■ RECORDS PROVIDED
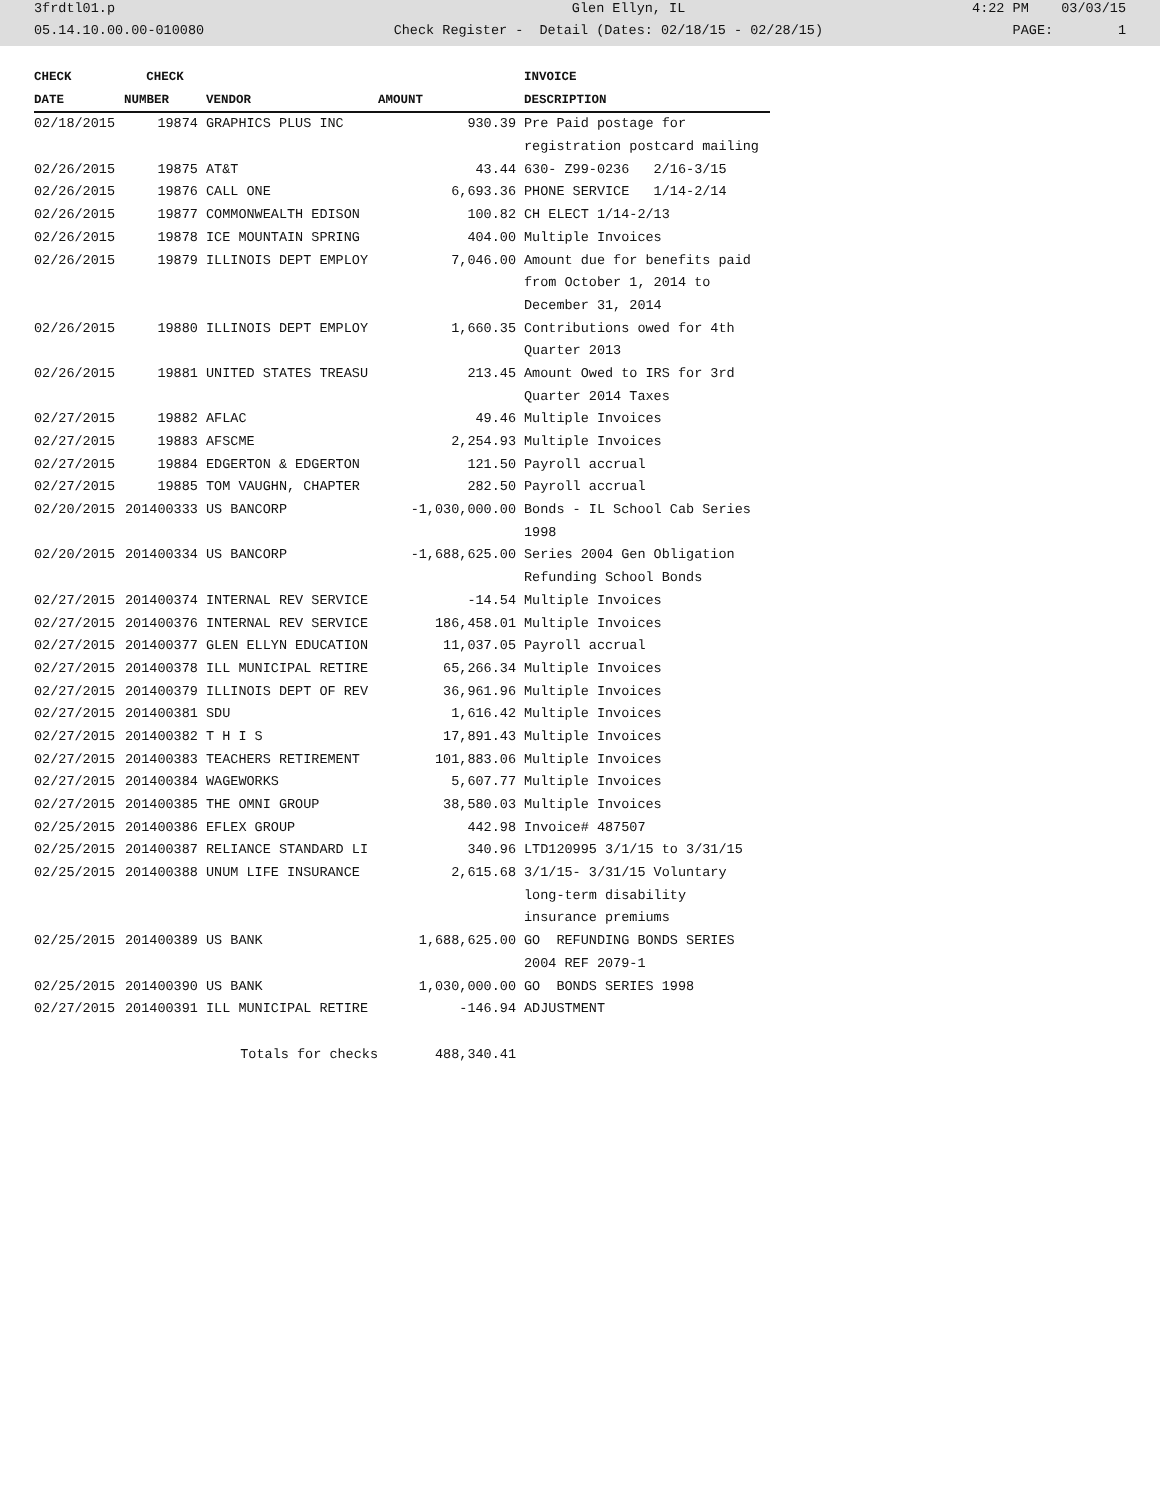3frdtl01.p Glen Ellyn, IL 4:22 PM 03/03/15
05.14.10.00.00-010080 Check Register - Detail (Dates: 02/18/15 - 02/28/15) PAGE: 1
| CHECK | CHECK | | | INVOICE |
| --- | --- | --- | --- | --- |
| DATE | NUMBER | VENDOR | AMOUNT | DESCRIPTION |
| 02/18/2015 | 19874 | GRAPHICS PLUS INC | 930.39 | Pre Paid postage for |
| | | | | registration postcard mailing |
| 02/26/2015 | 19875 | AT&T | 43.44 | 630- Z99-0236 2/16-3/15 |
| 02/26/2015 | 19876 | CALL ONE | 6,693.36 | PHONE SERVICE 1/14-2/14 |
| 02/26/2015 | 19877 | COMMONWEALTH EDISON | 100.82 | CH ELECT 1/14-2/13 |
| 02/26/2015 | 19878 | ICE MOUNTAIN SPRING | 404.00 | Multiple Invoices |
| 02/26/2015 | 19879 | ILLINOIS DEPT EMPLOY | 7,046.00 | Amount due for benefits paid |
| | | | | from October 1, 2014 to |
| | | | | December 31, 2014 |
| 02/26/2015 | 19880 | ILLINOIS DEPT EMPLOY | 1,660.35 | Contributions owed for 4th |
| | | | | Quarter 2013 |
| 02/26/2015 | 19881 | UNITED STATES TREASU | 213.45 | Amount Owed to IRS for 3rd |
| | | | | Quarter 2014 Taxes |
| 02/27/2015 | 19882 | AFLAC | 49.46 | Multiple Invoices |
| 02/27/2015 | 19883 | AFSCME | 2,254.93 | Multiple Invoices |
| 02/27/2015 | 19884 | EDGERTON & EDGERTON | 121.50 | Payroll accrual |
| 02/27/2015 | 19885 | TOM VAUGHN, CHAPTER | 282.50 | Payroll accrual |
| 02/20/2015 | 201400333 | US BANCORP | -1,030,000.00 | Bonds - IL School Cab Series |
| | | | | 1998 |
| 02/20/2015 | 201400334 | US BANCORP | -1,688,625.00 | Series 2004 Gen Obligation |
| | | | | Refunding School Bonds |
| 02/27/2015 | 201400374 | INTERNAL REV SERVICE | -14.54 | Multiple Invoices |
| 02/27/2015 | 201400376 | INTERNAL REV SERVICE | 186,458.01 | Multiple Invoices |
| 02/27/2015 | 201400377 | GLEN ELLYN EDUCATION | 11,037.05 | Payroll accrual |
| 02/27/2015 | 201400378 | ILL MUNICIPAL RETIRE | 65,266.34 | Multiple Invoices |
| 02/27/2015 | 201400379 | ILLINOIS DEPT OF REV | 36,961.96 | Multiple Invoices |
| 02/27/2015 | 201400381 | SDU | 1,616.42 | Multiple Invoices |
| 02/27/2015 | 201400382 | T H I S | 17,891.43 | Multiple Invoices |
| 02/27/2015 | 201400383 | TEACHERS RETIREMENT | 101,883.06 | Multiple Invoices |
| 02/27/2015 | 201400384 | WAGEWORKS | 5,607.77 | Multiple Invoices |
| 02/27/2015 | 201400385 | THE OMNI GROUP | 38,580.03 | Multiple Invoices |
| 02/25/2015 | 201400386 | EFLEX GROUP | 442.98 | Invoice# 487507 |
| 02/25/2015 | 201400387 | RELIANCE STANDARD LI | 340.96 | LTD120995 3/1/15 to 3/31/15 |
| 02/25/2015 | 201400388 | UNUM LIFE INSURANCE | 2,615.68 | 3/1/15- 3/31/15 Voluntary |
| | | | | long-term disability |
| | | | | insurance premiums |
| 02/25/2015 | 201400389 | US BANK | 1,688,625.00 | GO REFUNDING BONDS SERIES |
| | | | | 2004 REF 2079-1 |
| 02/25/2015 | 201400390 | US BANK | 1,030,000.00 | GO BONDS SERIES 1998 |
| 02/27/2015 | 201400391 | ILL MUNICIPAL RETIRE | -146.94 | ADJUSTMENT |
| | | Totals for checks | 488,340.41 | |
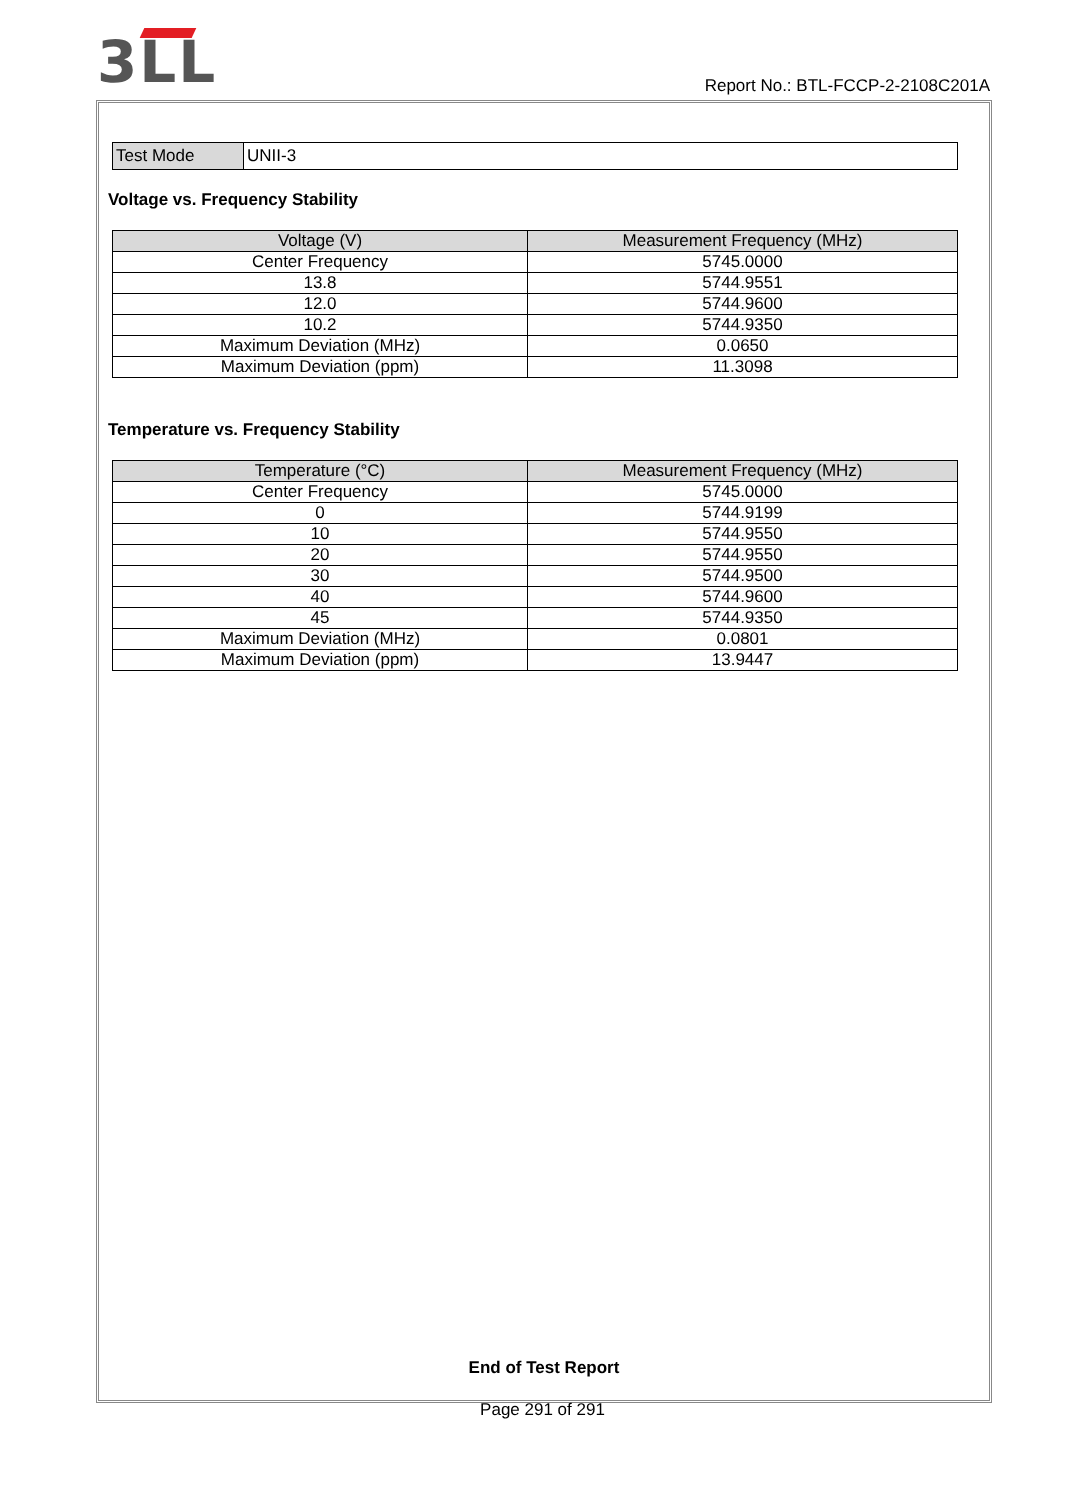3LL
Report No.: BTL-FCCP-2-2108C201A
| Test Mode | UNII-3 |
Voltage vs. Frequency Stability
| Voltage (V) | Measurement Frequency (MHz) |
| --- | --- |
| Center Frequency | 5745.0000 |
| 13.8 | 5744.9551 |
| 12.0 | 5744.9600 |
| 10.2 | 5744.9350 |
| Maximum Deviation (MHz) | 0.0650 |
| Maximum Deviation (ppm) | 11.3098 |
Temperature vs. Frequency Stability
| Temperature (°C) | Measurement Frequency (MHz) |
| --- | --- |
| Center Frequency | 5745.0000 |
| 0 | 5744.9199 |
| 10 | 5744.9550 |
| 20 | 5744.9550 |
| 30 | 5744.9500 |
| 40 | 5744.9600 |
| 45 | 5744.9350 |
| Maximum Deviation (MHz) | 0.0801 |
| Maximum Deviation (ppm) | 13.9447 |
End of Test Report
Page 291 of 291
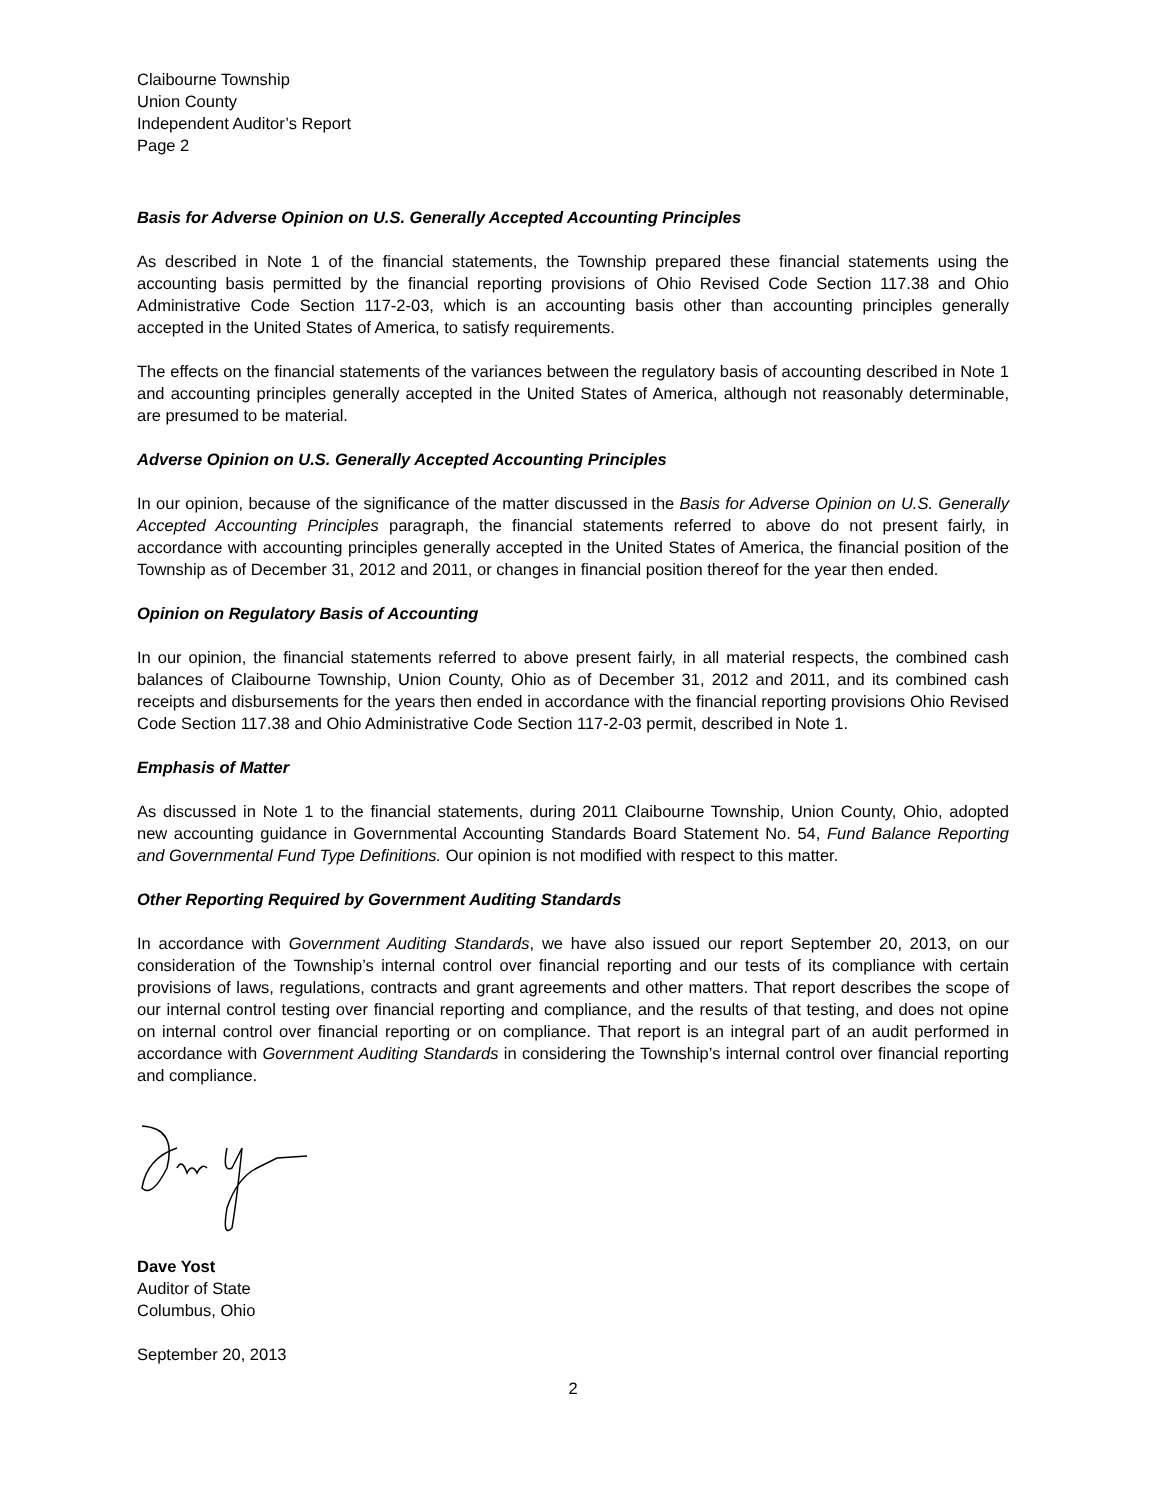Claibourne Township
Union County
Independent Auditor’s Report
Page 2
Basis for Adverse Opinion on U.S. Generally Accepted Accounting Principles
As described in Note 1 of the financial statements, the Township prepared these financial statements using the accounting basis permitted by the financial reporting provisions of Ohio Revised Code Section 117.38 and Ohio Administrative Code Section 117-2-03, which is an accounting basis other than accounting principles generally accepted in the United States of America, to satisfy requirements.
The effects on the financial statements of the variances between the regulatory basis of accounting described in Note 1 and accounting principles generally accepted in the United States of America, although not reasonably determinable, are presumed to be material.
Adverse Opinion on U.S. Generally Accepted Accounting Principles
In our opinion, because of the significance of the matter discussed in the Basis for Adverse Opinion on U.S. Generally Accepted Accounting Principles paragraph, the financial statements referred to above do not present fairly, in accordance with accounting principles generally accepted in the United States of America, the financial position of the Township as of December 31, 2012 and 2011, or changes in financial position thereof for the year then ended.
Opinion on Regulatory Basis of Accounting
In our opinion, the financial statements referred to above present fairly, in all material respects, the combined cash balances of Claibourne Township, Union County, Ohio as of December 31, 2012 and 2011, and its combined cash receipts and disbursements for the years then ended in accordance with the financial reporting provisions Ohio Revised Code Section 117.38 and Ohio Administrative Code Section 117-2-03 permit, described in Note 1.
Emphasis of Matter
As discussed in Note 1 to the financial statements, during 2011 Claibourne Township, Union County, Ohio, adopted new accounting guidance in Governmental Accounting Standards Board Statement No. 54, Fund Balance Reporting and Governmental Fund Type Definitions. Our opinion is not modified with respect to this matter.
Other Reporting Required by Government Auditing Standards
In accordance with Government Auditing Standards, we have also issued our report September 20, 2013, on our consideration of the Township’s internal control over financial reporting and our tests of its compliance with certain provisions of laws, regulations, contracts and grant agreements and other matters. That report describes the scope of our internal control testing over financial reporting and compliance, and the results of that testing, and does not opine on internal control over financial reporting or on compliance. That report is an integral part of an audit performed in accordance with Government Auditing Standards in considering the Township’s internal control over financial reporting and compliance.
Dave Yost
Auditor of State
Columbus, Ohio
September 20, 2013
2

■ ABOUT THIS EXERCISE
In the entries above, find the line with "Gen Obligation |" and the line with "1,616.42 | Multiple Invoices |", then set down exactly those two and every line between them, nothing else.

■ RESULT
| 02/20/2015 | 201400334 | US BANCORP | -1,688,625.00 | Series 2004 Gen Obligation |
| | | | | Refunding School Bonds |
| 02/27/2015 | 201400374 | INTERNAL REV SERVICE | -14.54 | Multiple Invoices |
| 02/27/2015 | 201400376 | INTERNAL REV SERVICE | 186,458.01 | Multiple Invoices |
| 02/27/2015 | 201400377 | GLEN ELLYN EDUCATION | 11,037.05 | Payroll accrual |
| 02/27/2015 | 201400378 | ILL MUNICIPAL RETIRE | 65,266.34 | Multiple Invoices |
| 02/27/2015 | 201400379 | ILLINOIS DEPT OF REV | 36,961.96 | Multiple Invoices |
| 02/27/2015 | 201400381 | SDU | 1,616.42 | Multiple Invoices |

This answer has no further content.